Four games into the 1978 season, the Jets at 2–2, Todd was injured, and Robinson was pressed into service as the starter. The Jets lost his first start, but then won their next three and looked like a contender in the AFC East. Robinson made some big plays along the way, including a 75-yard strike to Wesley Walker to upset the defending AFC champion Denver Broncos 31–28 in week ten. Robinson's steady play along with an improved defense helped the Jets finish 8–8, a marked improvement over 1977's 3-11. For the year, Robinson passed for 2,002 yards and 13 TD's with 16 INT's. For the 1979 season, Robinson won the starting job in the pre-season, but jammed his thumb before the season began. Todd was re-instated as the starter and Robinson stayed as backup for one more year before being traded to the Broncos in exchange for a second and first round pick and back-up quarterback Craig Penrose.

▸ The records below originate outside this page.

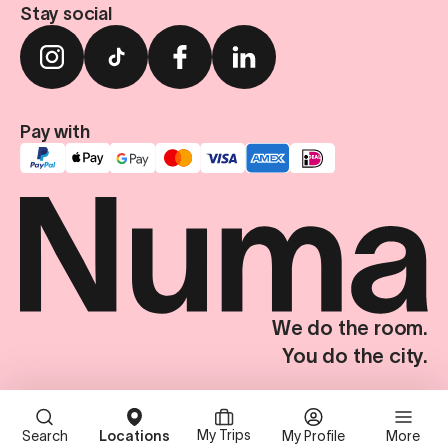
Stay social
Pay with
We do the room.
You do the city.
Terms & Conditions
Privacy Policy
Imprint
Privacy Settings
© Numa Group SE. All Rights Reserved.
My Trips
Search
Locations
My Profile
More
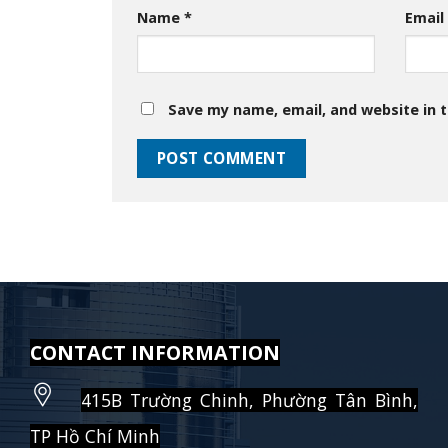
Name
*
Emai
Save my name, email, and website in t
CONTACT INFORMATION
415B Trường Chinh, Phường Tân Bình,
TP Hồ Chí Minh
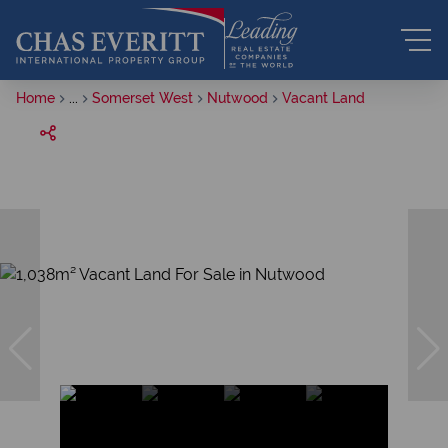
Home
...
Somerset West
Nutwood
Vacant Land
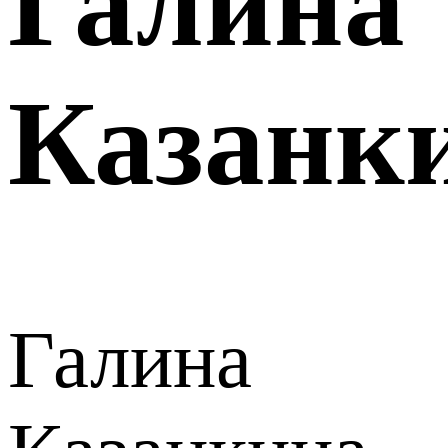
Галина
Казанк
Галина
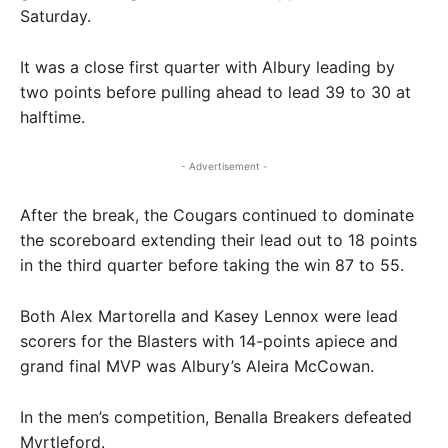
Saturday.
It was a close first quarter with Albury leading by
two points before pulling ahead to lead 39 to 30 at
halftime.
- Advertisement -
After the break, the Cougars continued to dominate
the scoreboard extending their lead out to 18 points
in the third quarter before taking the win 87 to 55.
Both Alex Martorella and Kasey Lennox were lead
scorers for the Blasters with 14-points apiece and
grand final MVP was Albury’s Aleira McCowan.
In the men’s competition, Benalla Breakers defeated
Myrtleford.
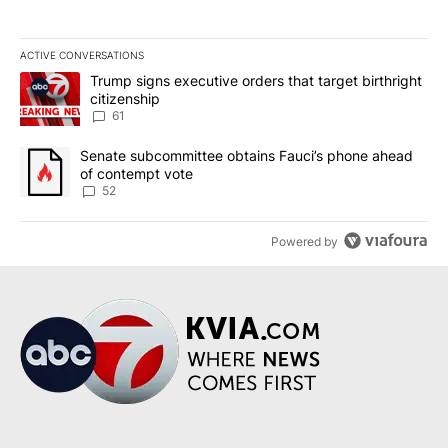
ACTIVE CONVERSATIONS
The following is a list of the most commented articles in the last 7
A trending article titled "Trump signs executive orders that targe
Trump signs executive orders that target birthright
citizenship
61
A trending article titled "Senate subcommittee obtains Fauci’s 
Senate subcommittee obtains Fauci’s phone ahead
of contempt vote
52
Powered by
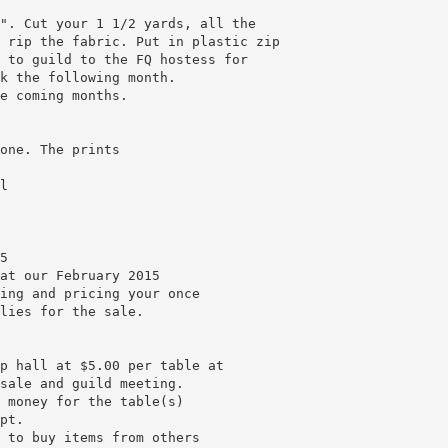
". Cut your 1 1/2 yards, all the
 rip the fabric. Put in plastic zip
 to guild to the FQ hostess for
k the following month.
e coming months.
one. The prints
l
5
at our February 2015
ing and pricing your once
lies for the sale.
p hall at $5.00 per table at
sale and guild meeting.
 money for the table(s)
pt.
 to buy items from others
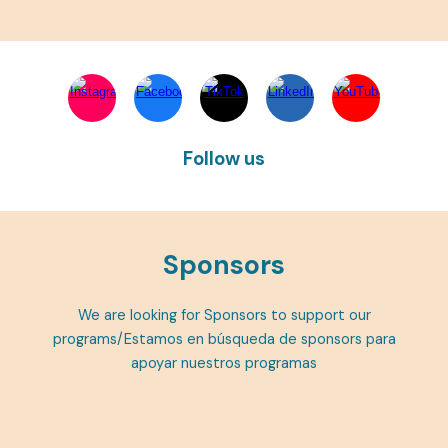
Follow us
Sponsors
We are looking for Sponsors to support our
programs/Estamos en búsqueda de sponsors para
apoyar nuestros programas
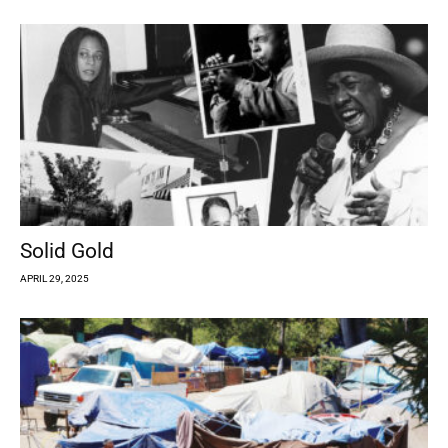
Solid Gold
APRIL 29, 2025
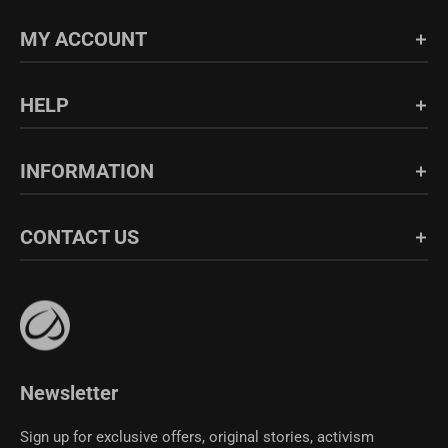
MY ACCOUNT
Login/Register
HELP
Order History
FAQs
INFORMATION
Shipping & Return
Blog
About Us
CONTACT US
Fabric Guide
Bulk Sales
Size Guide
Affiliate Program
support@crzyoga.com
Privacy Policy
Terms of Use
CRZ YOGA Community
Newsletter
Sign up for exclusive offers, original stories, activism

In 1980, Robinson started the first seven games for the Broncos over veteran Craig Morton. During that time, the Broncos went 4–3. Robinson only spent one season in Denver, moving on to Buffalo to serve as the understudy to Joe Ferguson. Robinson then joined the Jacksonville Bulls of the USFL. His time in Jacksonville ended when the Bulls acquired Brian Sipe. Robinson then moved on to the Portland Breakers and finished his career there. In 1985, his final season as a pro, he split time with Doug Woodward, a quarterback out of tiny Pace College, as the Breakers were struggling to find a new quarterback after starter Johnnie Walton retired. The Breakers failed to generate much of an offense and finished 6–12 and missed the postseason.

In his final season, Robinson completed 156 passes on 310 attempts and threw 15 touchdowns and 20 interceptions for 2,182 yards.

==Post NFL career==
Robinson remains active with the NFLPA, helping players who have recently retired making the transition from being a professional athlete to the next chapter of their lives.